Given that sample sizes are small and population standard deviations are unknown, a t-test is used. Since the sample variances ($s_1^2 = 2$ and $s_2^2 = 36/7 \approx 5.143$) are not drastically different, we can proceed with a pooled-variance t-test. (Alternatively, a Welch's t-test for unequal variances could be used, leading to a slightly different calculation for degrees of freedom.)
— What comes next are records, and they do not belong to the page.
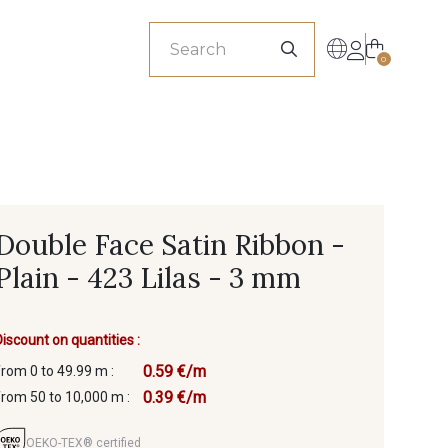
sionals
0
Double Face Satin Ribbon -
Plain - 423 Lilas - 3 mm
Discount on quantities :
0.59 €/m
from 0 to 49.99 m :
0.39 €/m
from 50 to 10,000 m :
OEKO-TEX® certified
**Pooled Variance ($s_p^2$):**
$s_p^2 = \frac{(n_1-1)s_1^2 + (n_2-1)s_2^2}{n_1+n_2-2}$
$s_p^2 = \frac{(6-1)(2) + (8-1)(\frac{36}{7})}{6+8-2}$
$s_p^2 = \frac{5(2) + 7(\frac{36}{7})}{12}$
$s_p^2 = \frac{10 + 36}{12} = \frac{46}{12} = \frac{23}{6} \approx 3.833$

**t-statistic for pooled variance:**
$t = \frac{(\bar{X}_2 - \bar{X}_1) - (\mu_2 - \mu_1)}{\sqrt{s_p^2 \left(\frac{1}{n_1} + \frac{1}{n_2}\right)}}$
Under $H_0$, $\mu_2 - \mu_1 = 0$.
$t = \frac{(10 - 7) - 0}{\sqrt{\frac{23}{6} \left(\frac{1}{6} + \frac{1}{8}\right)}}$
$t = \frac{3}{\sqrt{\frac{23}{6} \left(\frac{4+3}{24}\right)}}$
$t = \frac{3}{\sqrt{\frac{23}{6} \left(\frac{7}{24}\right)}}$
$t = \frac{3}{\sqrt{\frac{161}{144}}}$
$t = \frac{3}{\frac{\sqrt{161}}{12}} = \frac{3 \times 12}{\sqrt{161}} = \frac{36}{\sqrt{161}}$
$t \approx \frac{36}{12.688} \approx 2.837$

**5. Determine Degrees of Freedom and Critical Value:**

* Degrees of Freedom ($df$) = $n_1 + n_2 - 2 = 6 + 8 - 2 = 12$
* For a one-tailed (right-tailed) t-test with $\alpha = 0.05$ and $df = 12$, the critical t-value ($t_{crit}$) from a t-distribution table is approximately $1.782$.

**6. Make a Decision:**

* Compare the calculated t-statistic to the critical t-value.
* Calculated $t = 2.837$
* Critical $t_{crit} = 1.782$

Since $2.837 > 1.782$, the calculated t-statistic falls into the rejection region.

**7. Conclusion:**

At the 0.05 significance level, we **reject the null hypothesis ($H_0$)**.

There is sufficient statistical evidence to conclude that the mean weight of the bottles filled by the Orno Machine is significantly greater than the mean weight of the bottles filled by the Edne Machine.